■ **Plain-text document sources**
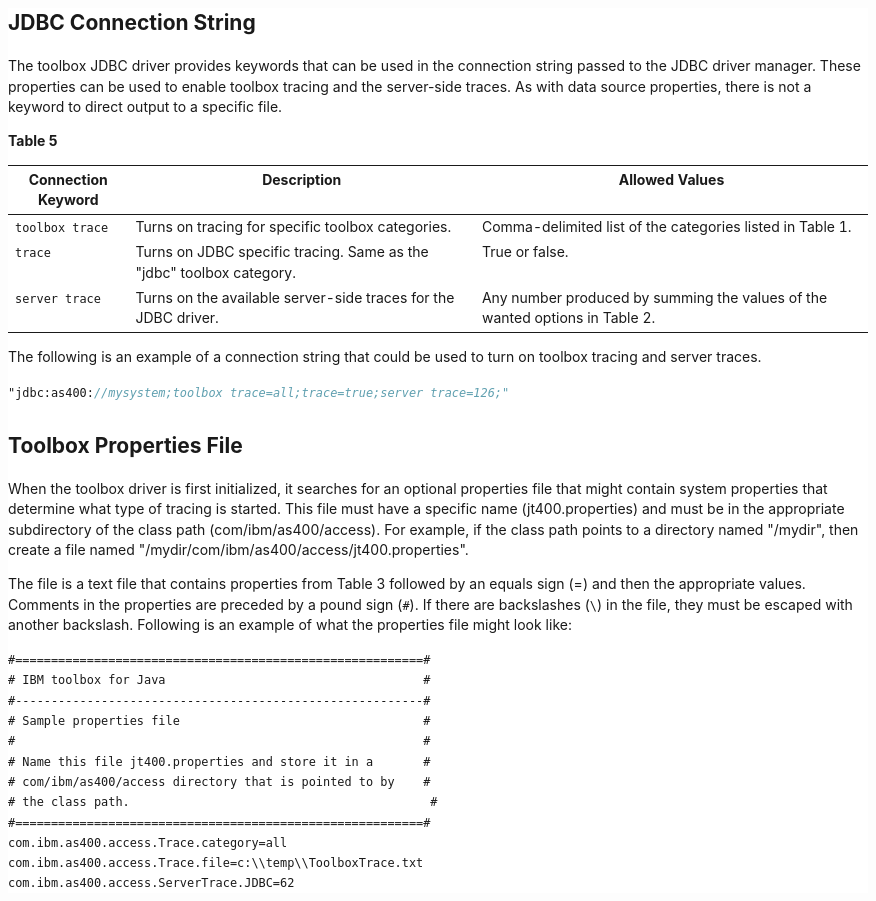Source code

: ## JDBC Connection String

The toolbox JDBC driver provides keywords that can be used in the connection string passed to the JDBC driver manager. These properties can
be used to enable toolbox tracing and the server-side traces. As with data source properties, there is not a keyword to direct output to a
specific file.

**Table 5**

| Connection Keyword      | Description                              | Allowed Values |
| ----------------------- | ---------------------------------------- | -------------- |
| `toolbox trace`         | Turns on tracing for specific toolbox categories. | Comma-delimited list of the categories listed in Table 1. |
| `trace`                 | Turns on JDBC specific tracing. Same as the "jdbc" toolbox category. | True or false. |
| `server trace`          | Turns on the available server-side traces for the JDBC driver.       | Any number produced by summing the values of the wanted options in Table 2. |

The following is an example of a connection string that could be used to turn on toolbox tracing and server traces.
```pascal
"jdbc:as400://mysystem;toolbox trace=all;trace=true;server trace=126;"
```
 

## Toolbox Properties File


When the toolbox driver is first initialized, it searches for an optional properties file that might contain system properties that determine
what type of tracing is started. This file must have a specific name (jt400.properties) and must be in the appropriate subdirectory of the class
path (com/ibm/as400/access). For example, if the class path points to a directory named "/mydir", then create a file named
"/mydir/com/ibm/as400/access/jt400.properties".

The file is a text file that contains properties from Table 3 followed by an equals sign (=) and then the appropriate values. Comments in the
properties are preceded by a pound sign (`#`). If there are backslashes (`\`) in the file, they must be escaped with another backslash. Following
is an example of what the properties file might look like:

```properties
#=========================================================#
# IBM toolbox for Java                                    #
#---------------------------------------------------------#
# Sample properties file                                  #
#                                                         #
# Name this file jt400.properties and store it in a       #
# com/ibm/as400/access directory that is pointed to by    #
# the class path.                                          #
#=========================================================#
com.ibm.as400.access.Trace.category=all
com.ibm.as400.access.Trace.file=c:\\temp\\ToolboxTrace.txt
com.ibm.as400.access.ServerTrace.JDBC=62
```
 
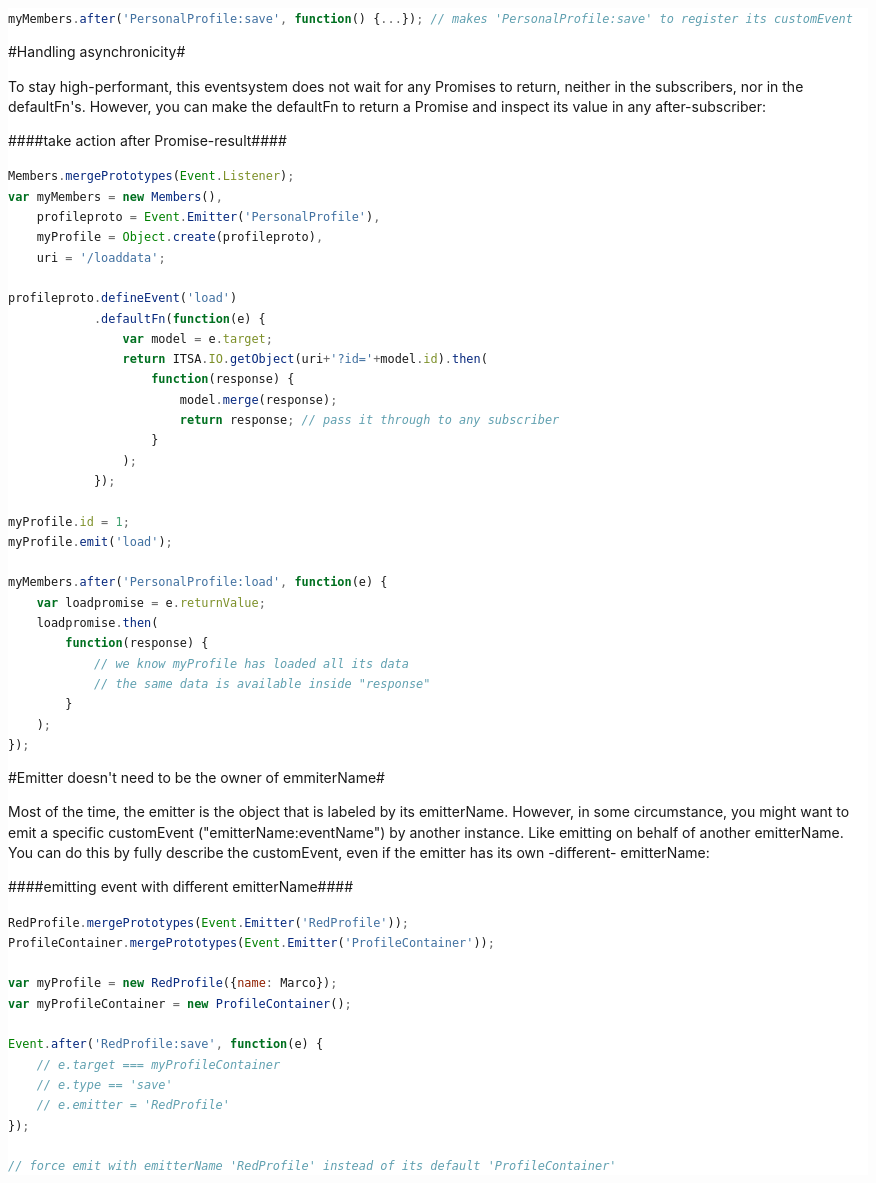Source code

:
```js
myMembers.after('PersonalProfile:save', function() {...}); // makes 'PersonalProfile:save' to register its customEvent
```


#Handling asynchronicity#

To stay high-performant, this eventsystem does not wait for any Promises to return, neither in the subscribers, nor in the defaultFn's. However, you can make the defaultFn to return a Promise and inspect its value in any after-subscriber:

####take action after Promise-result####
```js
Members.mergePrototypes(Event.Listener);
var myMembers = new Members(),
    profileproto = Event.Emitter('PersonalProfile'),
    myProfile = Object.create(profileproto),
    uri = '/loaddata';

profileproto.defineEvent('load')
            .defaultFn(function(e) {
                var model = e.target;
                return ITSA.IO.getObject(uri+'?id='+model.id).then(
                    function(response) {
                        model.merge(response);
                        return response; // pass it through to any subscriber
                    }
                );
            });

myProfile.id = 1;
myProfile.emit('load');

myMembers.after('PersonalProfile:load', function(e) {
    var loadpromise = e.returnValue;
    loadpromise.then(
        function(response) {
            // we know myProfile has loaded all its data
            // the same data is available inside "response"
        }
    );
});
```

#Emitter doesn't need to be the owner of emmiterName#

Most of the time, the emitter is the object that is labeled by its emitterName. However, in some circumstance, you might want to emit a specific customEvent ("emitterName:eventName") by another instance. Like emitting on behalf of another emitterName. You can do this by fully describe the customEvent, even if the emitter has its own -different- emitterName:


####emitting event with different emitterName####
```js
RedProfile.mergePrototypes(Event.Emitter('RedProfile'));
ProfileContainer.mergePrototypes(Event.Emitter('ProfileContainer'));

var myProfile = new RedProfile({name: Marco});
var myProfileContainer = new ProfileContainer();

Event.after('RedProfile:save', function(e) {
    // e.target === myProfileContainer
    // e.type == 'save'
    // e.emitter = 'RedProfile'
});

// force emit with emitterName 'RedProfile' instead of its default 'ProfileContainer'
```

■ **WORK TO COMPLETE**
Look through the entries above. Copy out every line holding the word "save".

■ **PROBLEM SOLUTION**
myMembers.after('PersonalProfile:save', function() {...}); // makes 'PersonalProfile:save' to register its customEvent
Event.after('RedProfile:save', function(e) {
    // e.type == 'save'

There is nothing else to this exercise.